▸ **Exercise directions**
Lines from the one containing "ii. Regardless of" through the final line of the entries below: reproduce them exactly, all of them and only them.

------ Records to process

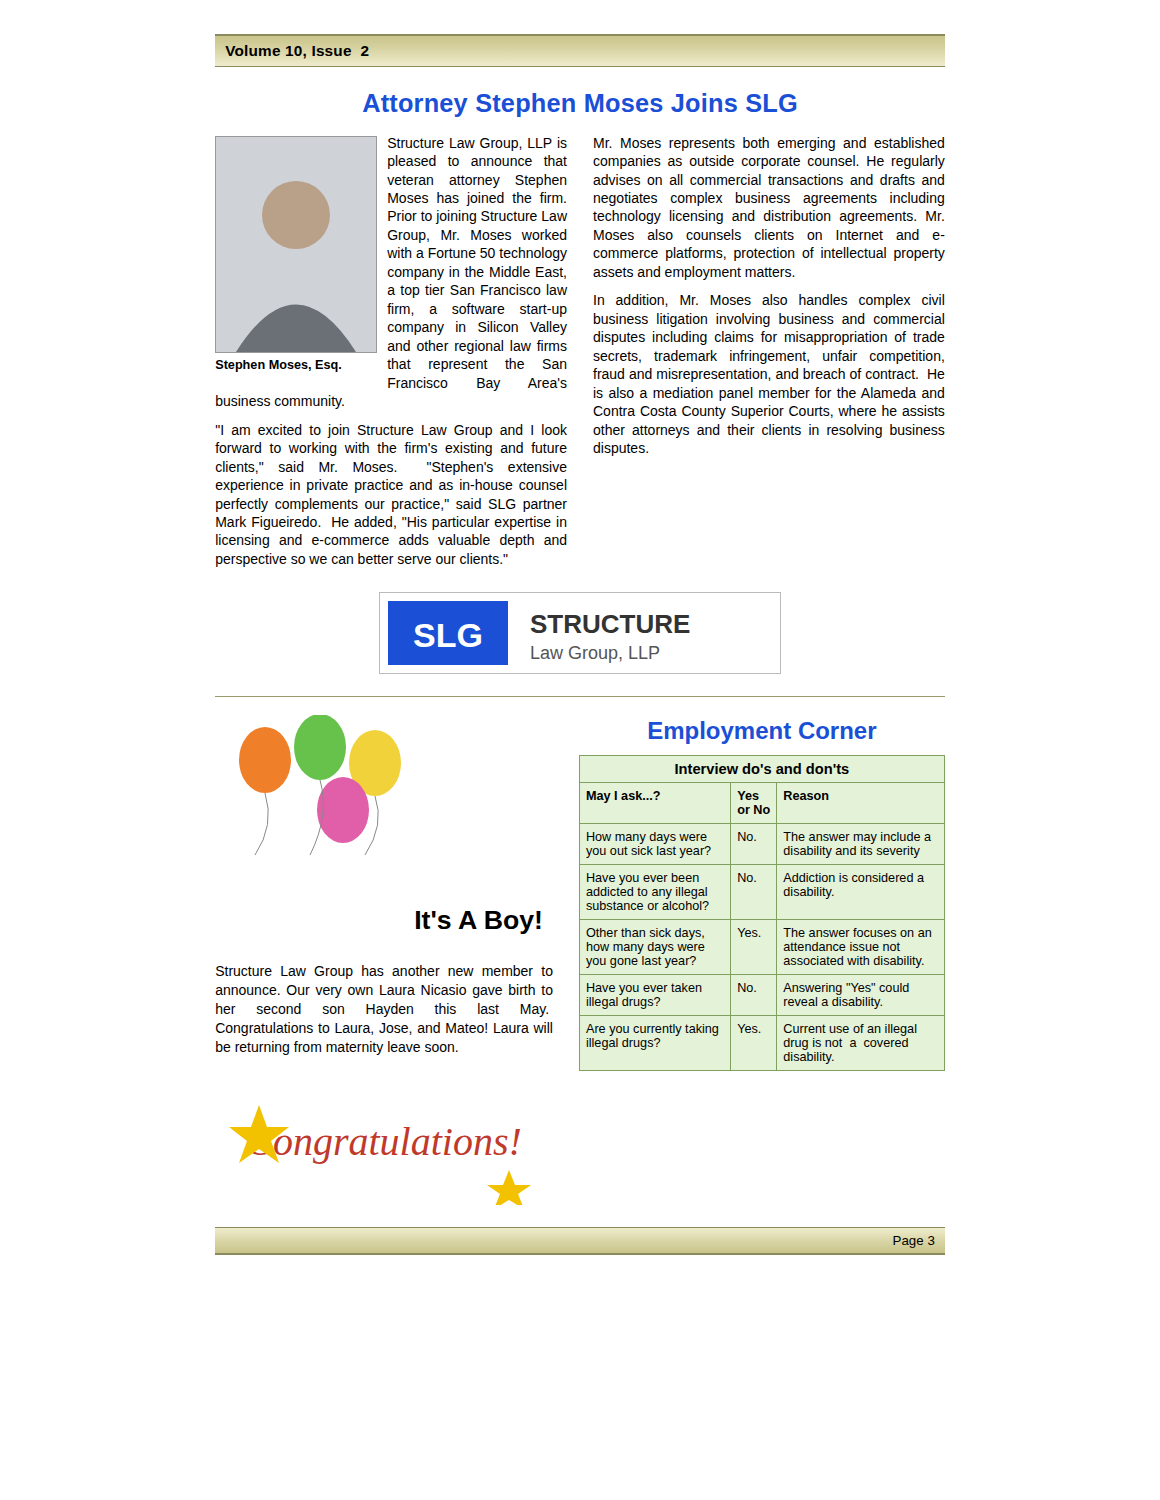Volume 10, Issue 2
Attorney Stephen Moses Joins SLG
Stephen Moses, Esq.
Structure Law Group, LLP is pleased to announce that veteran attorney Stephen Moses has joined the firm. Prior to joining Structure Law Group, Mr. Moses worked with a Fortune 50 technology company in the Middle East, a top tier San Francisco law firm, a software start-up company in Silicon Valley and other regional law firms that represent the San Francisco Bay Area's business community.
"I am excited to join Structure Law Group and I look forward to working with the firm's existing and future clients," said Mr. Moses. "Stephen's extensive experience in private practice and as in-house counsel perfectly complements our practice," said SLG partner Mark Figueiredo. He added, "His particular expertise in licensing and e-commerce adds valuable depth and perspective so we can better serve our clients."
Mr. Moses represents both emerging and established companies as outside corporate counsel. He regularly advises on all commercial transactions and drafts and negotiates complex business agreements including technology licensing and distribution agreements. Mr. Moses also counsels clients on Internet and e-commerce platforms, protection of intellectual property assets and employment matters.
In addition, Mr. Moses also handles complex civil business litigation involving business and commercial disputes including claims for misappropriation of trade secrets, trademark infringement, unfair competition, fraud and misrepresentation, and breach of contract. He is also a mediation panel member for the Alameda and Contra Costa County Superior Courts, where he assists other attorneys and their clients in resolving business disputes.
It's A Boy!
Structure Law Group has another new member to announce. Our very own Laura Nicasio gave birth to her second son Hayden this last May. Congratulations to Laura, Jose, and Mateo! Laura will be returning from maternity leave soon.
Employment Corner
Interview do's and don'ts
| May I ask...? | Yes or No | Reason |
| --- | --- | --- |
| How many days were you out sick last year? | No. | The answer may include a disability and its severity |
| Have you ever been addicted to any illegal substance or alcohol? | No. | Addiction is considered a disability. |
| Other than sick days, how many days were you gone last year? | Yes. | The answer focuses on an attendance issue not associated with disability. |
| Have you ever taken illegal drugs? | No. | Answering "Yes" could reveal a disability. |
| Are you currently taking illegal drugs? | Yes. | Current use of an illegal drug is not a covered disability. |
Page 3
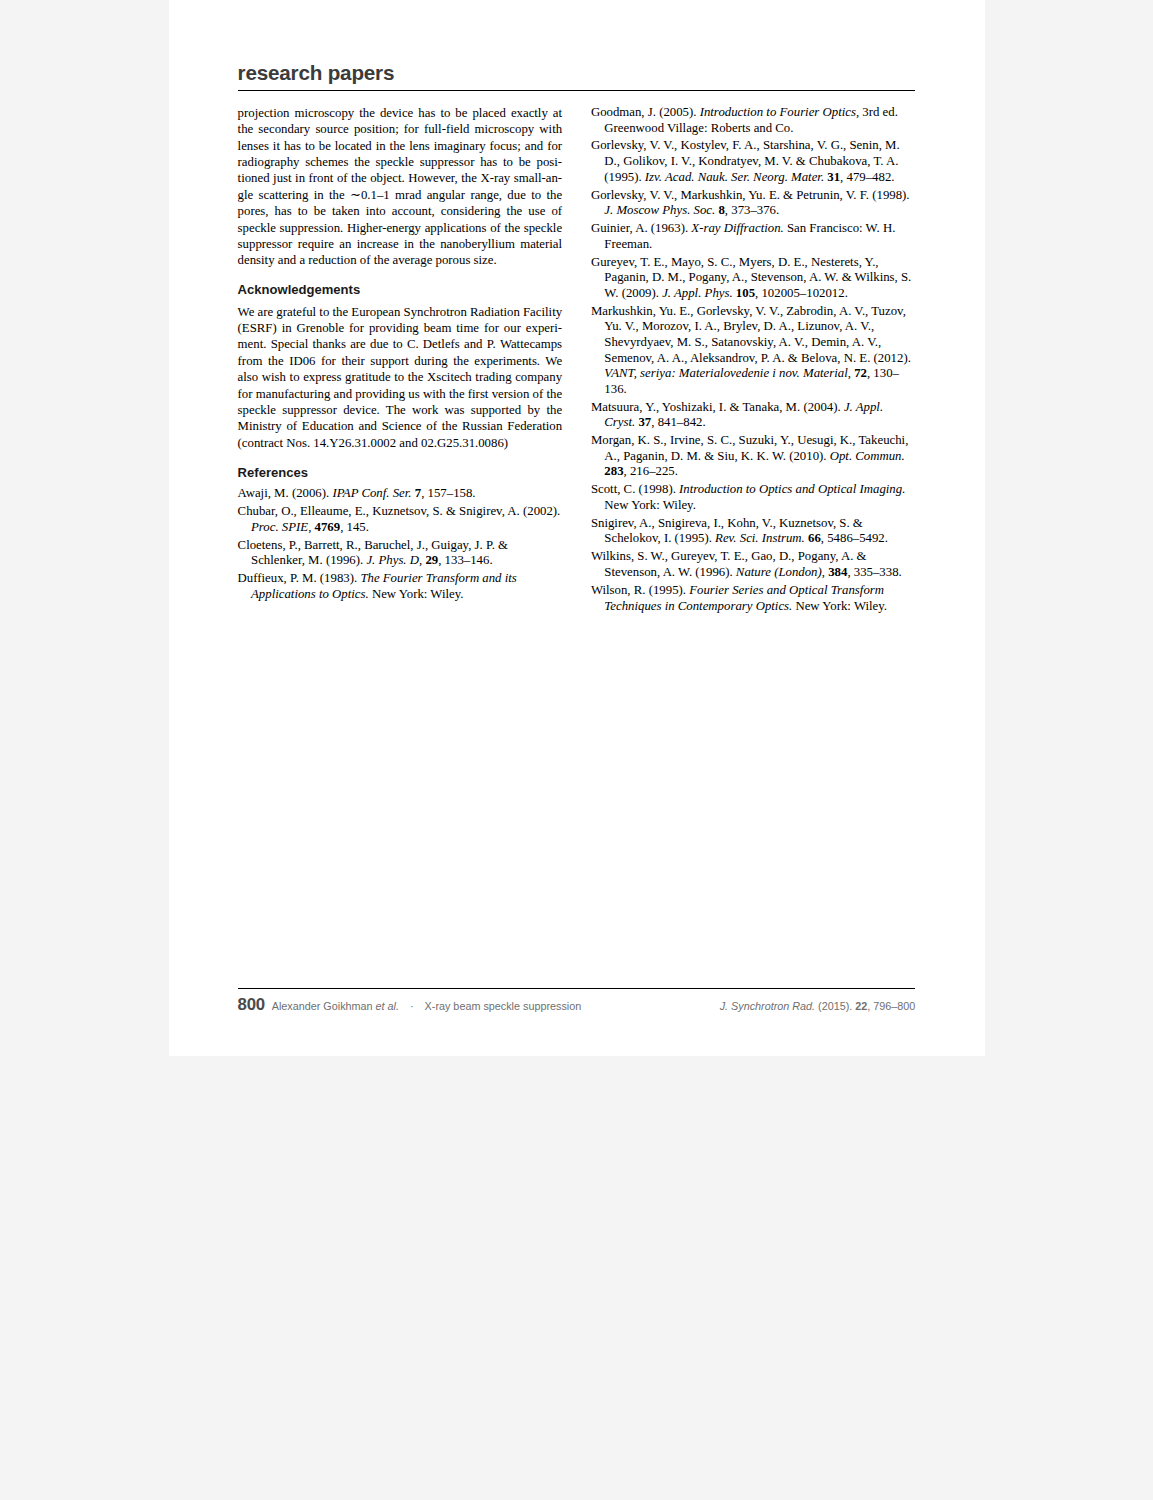research papers
projection microscopy the device has to be placed exactly at the secondary source position; for full-field microscopy with lenses it has to be located in the lens imaginary focus; and for radiography schemes the speckle suppressor has to be positioned just in front of the object. However, the X-ray small-angle scattering in the ∼0.1–1 mrad angular range, due to the pores, has to be taken into account, considering the use of speckle suppression. Higher-energy applications of the speckle suppressor require an increase in the nanoberyllium material density and a reduction of the average porous size.
Acknowledgements
We are grateful to the European Synchrotron Radiation Facility (ESRF) in Grenoble for providing beam time for our experiment. Special thanks are due to C. Detlefs and P. Wattecamps from the ID06 for their support during the experiments. We also wish to express gratitude to the Xscitech trading company for manufacturing and providing us with the first version of the speckle suppressor device. The work was supported by the Ministry of Education and Science of the Russian Federation (contract Nos. 14.Y26.31.0002 and 02.G25.31.0086)
References
Awaji, M. (2006). IPAP Conf. Ser. 7, 157–158.
Chubar, O., Elleaume, E., Kuznetsov, S. & Snigirev, A. (2002). Proc. SPIE, 4769, 145.
Cloetens, P., Barrett, R., Baruchel, J., Guigay, J. P. & Schlenker, M. (1996). J. Phys. D, 29, 133–146.
Duffieux, P. M. (1983). The Fourier Transform and its Applications to Optics. New York: Wiley.
Goodman, J. (2005). Introduction to Fourier Optics, 3rd ed. Greenwood Village: Roberts and Co.
Gorlevsky, V. V., Kostylev, F. A., Starshina, V. G., Senin, M. D., Golikov, I. V., Kondratyev, M. V. & Chubakova, T. A. (1995). Izv. Acad. Nauk. Ser. Neorg. Mater. 31, 479–482.
Gorlevsky, V. V., Markushkin, Yu. E. & Petrunin, V. F. (1998). J. Moscow Phys. Soc. 8, 373–376.
Guinier, A. (1963). X-ray Diffraction. San Francisco: W. H. Freeman.
Gureyev, T. E., Mayo, S. C., Myers, D. E., Nesterets, Y., Paganin, D. M., Pogany, A., Stevenson, A. W. & Wilkins, S. W. (2009). J. Appl. Phys. 105, 102005–102012.
Markushkin, Yu. E., Gorlevsky, V. V., Zabrodin, A. V., Tuzov, Yu. V., Morozov, I. A., Brylev, D. A., Lizunov, A. V., Shevyrdyaev, M. S., Satanovskiy, A. V., Demin, A. V., Semenov, A. A., Aleksandrov, P. A. & Belova, N. E. (2012). VANT, seriya: Materialovedenie i nov. Material, 72, 130–136.
Matsuura, Y., Yoshizaki, I. & Tanaka, M. (2004). J. Appl. Cryst. 37, 841–842.
Morgan, K. S., Irvine, S. C., Suzuki, Y., Uesugi, K., Takeuchi, A., Paganin, D. M. & Siu, K. K. W. (2010). Opt. Commun. 283, 216–225.
Scott, C. (1998). Introduction to Optics and Optical Imaging. New York: Wiley.
Snigirev, A., Snigireva, I., Kohn, V., Kuznetsov, S. & Schelokov, I. (1995). Rev. Sci. Instrum. 66, 5486–5492.
Wilkins, S. W., Gureyev, T. E., Gao, D., Pogany, A. & Stevenson, A. W. (1996). Nature (London), 384, 335–338.
Wilson, R. (1995). Fourier Series and Optical Transform Techniques in Contemporary Optics. New York: Wiley.
800 Alexander Goikhman et al. · X-ray beam speckle suppression
J. Synchrotron Rad. (2015). 22, 796–800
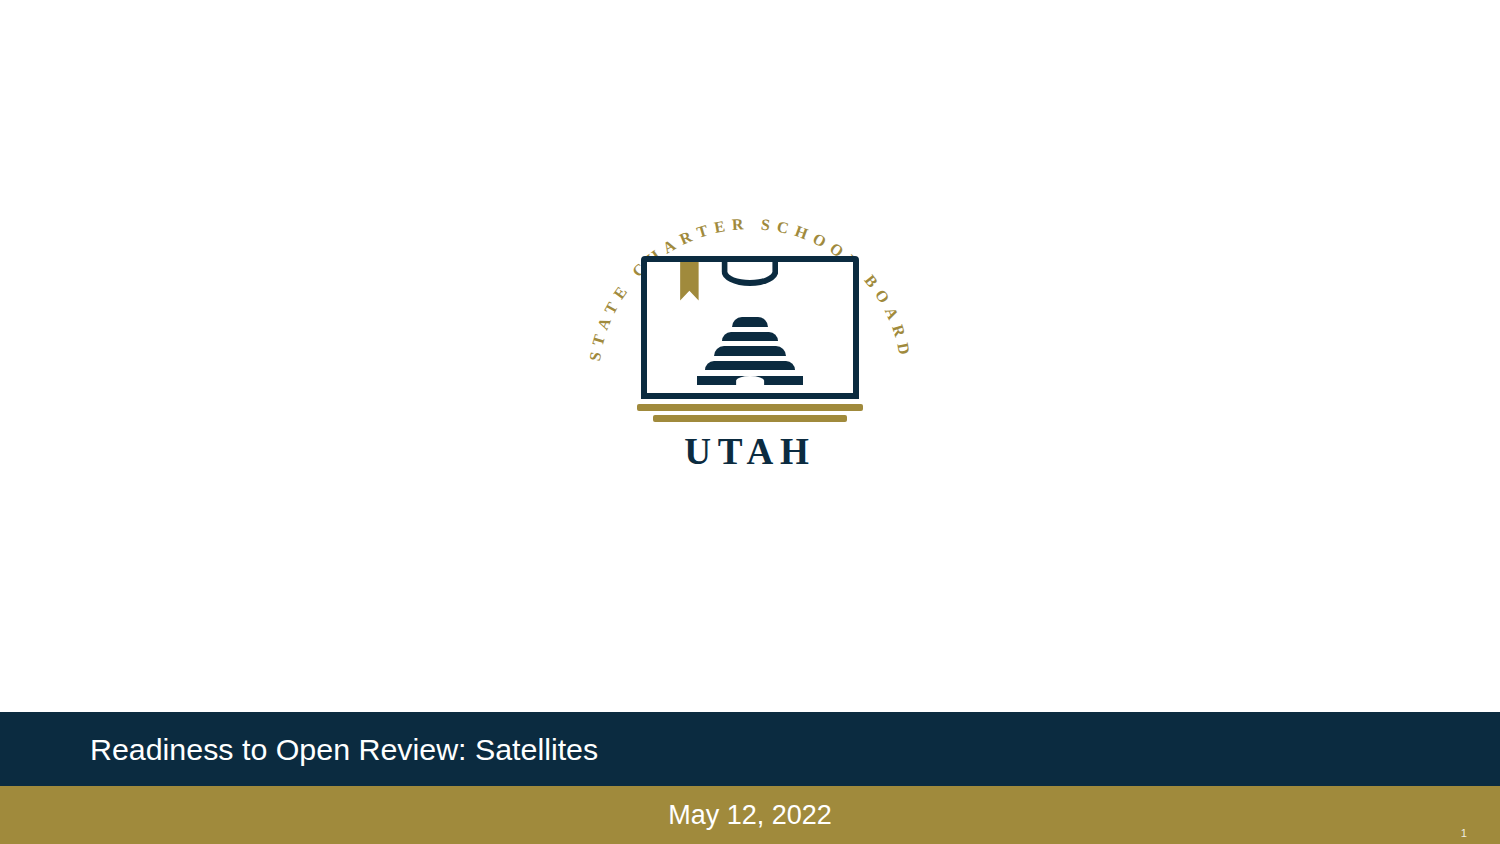STATE CHARTER SCHOOL BOARD
UTAH
Readiness to Open Review: Satellites
May 12, 2022
1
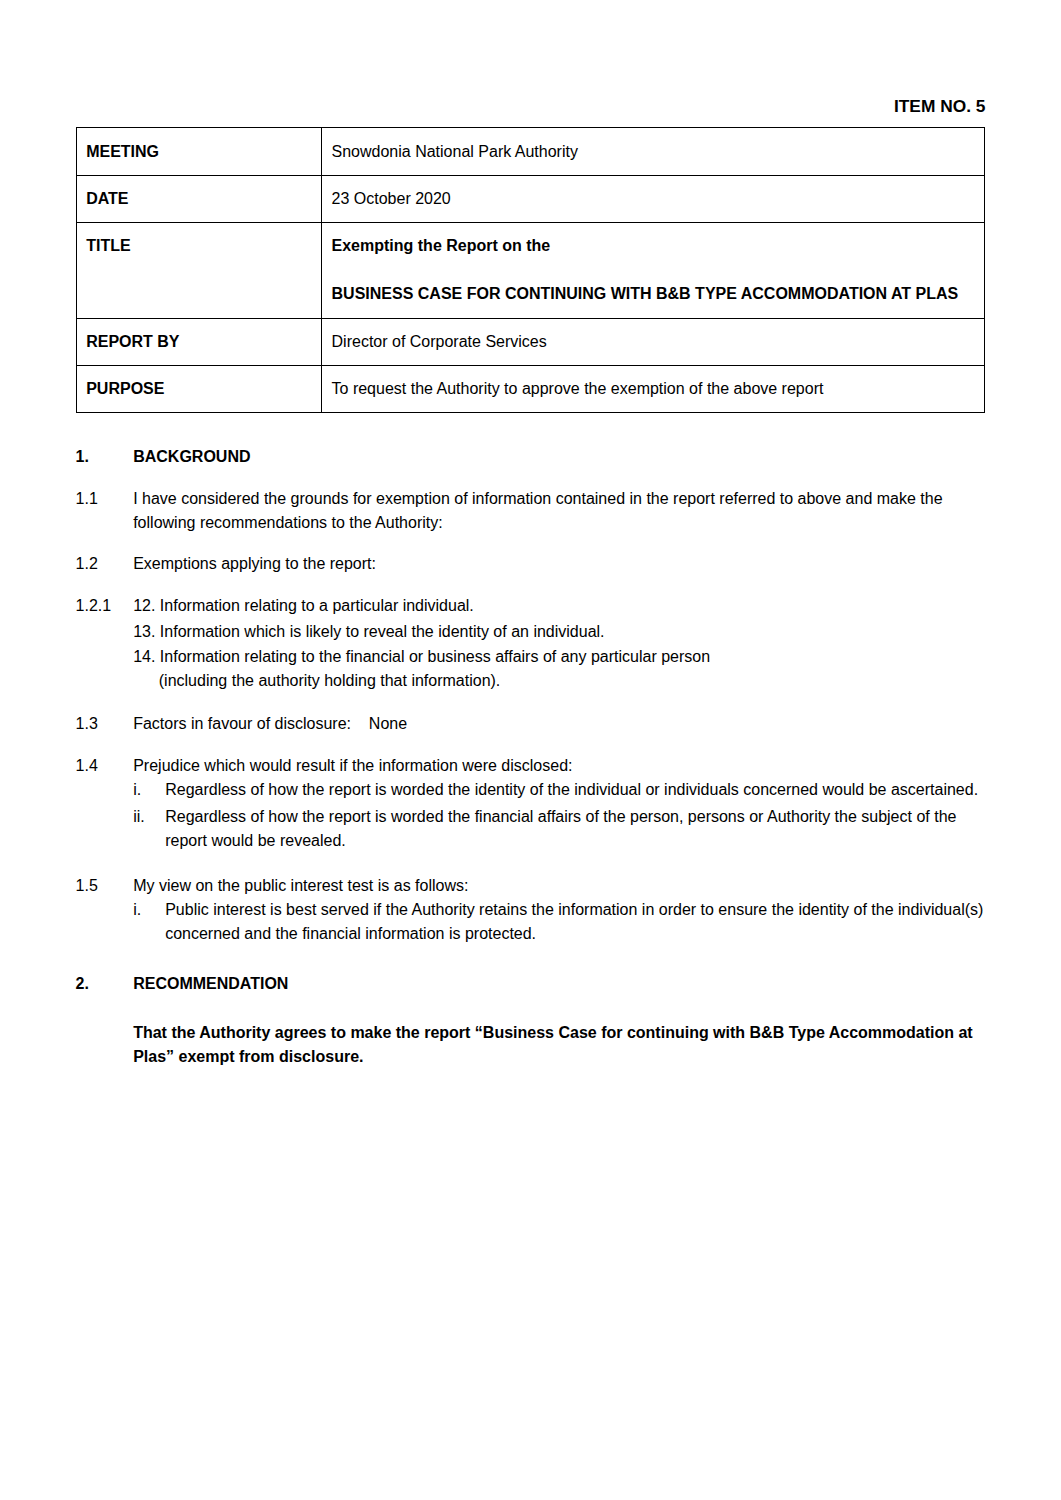ITEM NO. 5
| MEETING | Snowdonia National Park Authority |
| DATE | 23 October 2020 |
| TITLE | Exempting the Report on the BUSINESS CASE FOR CONTINUING WITH B&B TYPE ACCOMMODATION AT PLAS |
| REPORT BY | Director of Corporate Services |
| PURPOSE | To request the Authority to approve the exemption of the above report |
1.
BACKGROUND
1.1
I have considered the grounds for exemption of information contained in the report referred to above and make the following recommendations to the Authority:
1.2
Exemptions applying to the report:
1.2.1
12. Information relating to a particular individual.
13. Information which is likely to reveal the identity of an individual.
14. Information relating to the financial or business affairs of any particular person
(including the authority holding that information).
1.3
Factors in favour of disclosure: None
1.4
Prejudice which would result if the information were disclosed:
i. Regardless of how the report is worded the identity of the individual or individuals concerned would be ascertained.
ii. Regardless of how the report is worded the financial affairs of the person, persons or Authority the subject of the report would be revealed.
1.5
My view on the public interest test is as follows:
i. Public interest is best served if the Authority retains the information in order to ensure the identity of the individual(s) concerned and the financial information is protected.
2.
RECOMMENDATION
That the Authority agrees to make the report “Business Case for continuing with B&B Type Accommodation at Plas” exempt from disclosure.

------------

▸ **Finished exercise**
ii. Regardless of how the report is worded the financial affairs of the person, persons or Authority the subject of the report would be revealed.
1.5
My view on the public interest test is as follows:
i. Public interest is best served if the Authority retains the information in order to ensure the identity of the individual(s) concerned and the financial information is protected.
2.
RECOMMENDATION
That the Authority agrees to make the report “Business Case for continuing with B&B Type Accommodation at Plas” exempt from disclosure.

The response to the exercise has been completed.